→ **ACTION ITEM**
Reproduce each of the items below character for character, with every line kept in its original order.

→ **RECORDS TO USE**
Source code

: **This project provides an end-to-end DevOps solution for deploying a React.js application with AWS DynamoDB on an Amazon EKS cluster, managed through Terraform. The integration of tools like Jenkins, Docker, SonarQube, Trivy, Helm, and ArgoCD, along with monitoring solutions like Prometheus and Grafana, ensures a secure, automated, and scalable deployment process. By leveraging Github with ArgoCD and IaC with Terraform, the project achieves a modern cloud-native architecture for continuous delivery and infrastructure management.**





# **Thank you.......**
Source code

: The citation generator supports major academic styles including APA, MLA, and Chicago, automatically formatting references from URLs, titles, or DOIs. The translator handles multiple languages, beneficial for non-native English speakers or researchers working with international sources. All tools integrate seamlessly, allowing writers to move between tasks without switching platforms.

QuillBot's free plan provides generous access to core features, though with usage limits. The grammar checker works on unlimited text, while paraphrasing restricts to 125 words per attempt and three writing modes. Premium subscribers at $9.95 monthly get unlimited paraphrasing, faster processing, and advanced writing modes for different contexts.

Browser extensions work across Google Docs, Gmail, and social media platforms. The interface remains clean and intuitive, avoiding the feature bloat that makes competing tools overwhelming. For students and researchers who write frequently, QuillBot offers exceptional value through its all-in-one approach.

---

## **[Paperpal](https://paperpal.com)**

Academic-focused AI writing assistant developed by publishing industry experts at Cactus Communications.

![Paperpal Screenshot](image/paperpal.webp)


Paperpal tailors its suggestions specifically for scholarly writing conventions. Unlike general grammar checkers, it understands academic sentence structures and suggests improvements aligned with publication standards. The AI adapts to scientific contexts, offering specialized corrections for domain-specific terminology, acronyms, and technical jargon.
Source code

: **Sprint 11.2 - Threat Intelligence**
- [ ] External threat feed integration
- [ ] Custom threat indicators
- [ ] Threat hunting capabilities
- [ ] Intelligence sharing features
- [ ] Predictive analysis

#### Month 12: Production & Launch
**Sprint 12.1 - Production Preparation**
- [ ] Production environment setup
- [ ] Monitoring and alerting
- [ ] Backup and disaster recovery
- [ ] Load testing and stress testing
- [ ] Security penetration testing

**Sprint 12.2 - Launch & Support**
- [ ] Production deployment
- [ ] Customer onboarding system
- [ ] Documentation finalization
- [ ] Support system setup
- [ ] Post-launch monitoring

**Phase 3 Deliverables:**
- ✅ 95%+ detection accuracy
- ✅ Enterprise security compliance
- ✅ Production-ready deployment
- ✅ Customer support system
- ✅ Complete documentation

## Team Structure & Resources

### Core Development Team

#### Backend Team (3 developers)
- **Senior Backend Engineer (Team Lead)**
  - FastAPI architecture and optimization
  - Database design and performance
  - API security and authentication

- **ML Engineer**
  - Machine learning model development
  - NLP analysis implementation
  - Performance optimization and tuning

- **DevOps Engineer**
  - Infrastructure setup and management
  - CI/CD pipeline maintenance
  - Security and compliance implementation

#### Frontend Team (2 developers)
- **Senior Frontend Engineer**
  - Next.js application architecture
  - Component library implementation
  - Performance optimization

→ **ANSWER SECTION**
Source code

: **This project provides an end-to-end DevOps solution for deploying a React.js application with AWS DynamoDB on an Amazon EKS cluster, managed through Terraform. The integration of tools like Jenkins, Docker, SonarQube, Trivy, Helm, and ArgoCD, along with monitoring solutions like Prometheus and Grafana, ensures a secure, automated, and scalable deployment process. By leveraging Github with ArgoCD and IaC with Terraform, the project achieves a modern cloud-native architecture for continuous delivery and infrastructure management.**





# **Thank you.......**
Source code

: The citation generator supports major academic styles including APA, MLA, and Chicago, automatically formatting references from URLs, titles, or DOIs. The translator handles multiple languages, beneficial for non-native English speakers or researchers working with international sources. All tools integrate seamlessly, allowing writers to move between tasks without switching platforms.

QuillBot's free plan provides generous access to core features, though with usage limits. The grammar checker works on unlimited text, while paraphrasing restricts to 125 words per attempt and three writing modes. Premium subscribers at $9.95 monthly get unlimited paraphrasing, faster processing, and advanced writing modes for different contexts.

Browser extensions work across Google Docs, Gmail, and social media platforms. The interface remains clean and intuitive, avoiding the feature bloat that makes competing tools overwhelming. For students and researchers who write frequently, QuillBot offers exceptional value through its all-in-one approach.

---

## **[Paperpal](https://paperpal.com)**

Academic-focused AI writing assistant developed by publishing industry experts at Cactus Communications.

![Paperpal Screenshot](image/paperpal.webp)


Paperpal tailors its suggestions specifically for scholarly writing conventions. Unlike general grammar checkers, it understands academic sentence structures and suggests improvements aligned with publication standards. The AI adapts to scientific contexts, offering specialized corrections for domain-specific terminology, acronyms, and technical jargon.
Source code

: **Sprint 11.2 - Threat Intelligence**
- [ ] External threat feed integration
- [ ] Custom threat indicators
- [ ] Threat hunting capabilities
- [ ] Intelligence sharing features
- [ ] Predictive analysis

#### Month 12: Production & Launch
**Sprint 12.1 - Production Preparation**
- [ ] Production environment setup
- [ ] Monitoring and alerting
- [ ] Backup and disaster recovery
- [ ] Load testing and stress testing
- [ ] Security penetration testing

**Sprint 12.2 - Launch & Support**
- [ ] Production deployment
- [ ] Customer onboarding system
- [ ] Documentation finalization
- [ ] Support system setup
- [ ] Post-launch monitoring

**Phase 3 Deliverables:**
- ✅ 95%+ detection accuracy
- ✅ Enterprise security compliance
- ✅ Production-ready deployment
- ✅ Customer support system
- ✅ Complete documentation

## Team Structure & Resources

### Core Development Team

#### Backend Team (3 developers)
- **Senior Backend Engineer (Team Lead)**
  - FastAPI architecture and optimization
  - Database design and performance
  - API security and authentication

- **ML Engineer**
  - Machine learning model development
  - NLP analysis implementation
  - Performance optimization and tuning

- **DevOps Engineer**
  - Infrastructure setup and management
  - CI/CD pipeline maintenance
  - Security and compliance implementation

#### Frontend Team (2 developers)
- **Senior Frontend Engineer**
  - Next.js application architecture
  - Component library implementation
  - Performance optimization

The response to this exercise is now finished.